Roy Rogers' Horse, Trigger
In its heyday while located in Victorville, CA, the Roy Rogers/Dale Evans Museum got 200,000 visitors a year. Most came to see Trigger, Roy's dead horse.
Roy Rogers, Jr., who managed the museum, told us "We close at five and stop selling tickets at 4:30. But people come after that and beg to get in for a few minutes. They drove 3,000 miles just to see Trigger. We let them in -- and they go away, happy.

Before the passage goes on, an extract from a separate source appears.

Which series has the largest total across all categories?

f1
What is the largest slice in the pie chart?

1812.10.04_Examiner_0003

While Roy Rogers, Sr. wouldn't be coming by in his golf cart to pose in the lobby any more (he died in 1998), Trigger still had star power. Outside, a 24-foot-tall fiberglass Trigger, reared on his hind legs, letting visitors know that they have arrived.
Trigger was ridden by Rogers in every one of his motion pictures, finding his own fame in the process. After Trigger died at age 33, his hide was stretched over a plaster likeness and put on display, also reared on two legs, inside the museum. He was mounted, then, not stuffed.

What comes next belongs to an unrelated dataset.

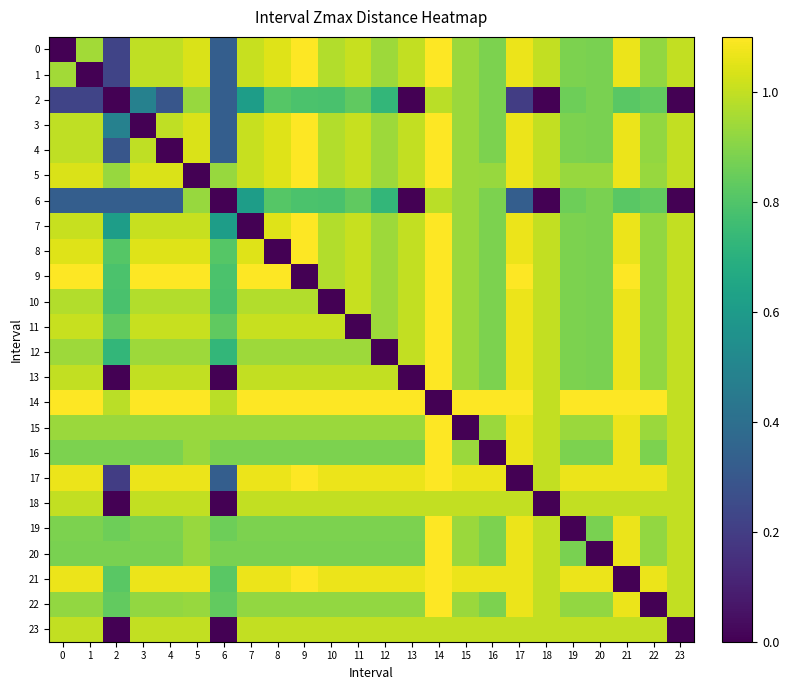

Which series changed the most between 8 and 11?

8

Trigger was not alone; Buttermilk (Dale Evans' horse) and Bullet (the Rogers' German Shepherd) were mounted alongside. But these lesser lights were given only cursory glances by visitors, attracting about as much attention as the Roy Rogers fishing trophy or Grand Marshall saddle. People lingered over Trigger, studying, pointing.
After the deaths of Roger and Dale, the museum moved to Branson, Missouri. Its run there wasn't successful enough to survive. The museum closed, and the collection was sold at auction in 2010. Trigger went for $266,500 to an Omaha, NE cable TV company, RFD-TV, which also snagged Bullet the dog. Their plan is to display both in their downtown Omaha headquarters.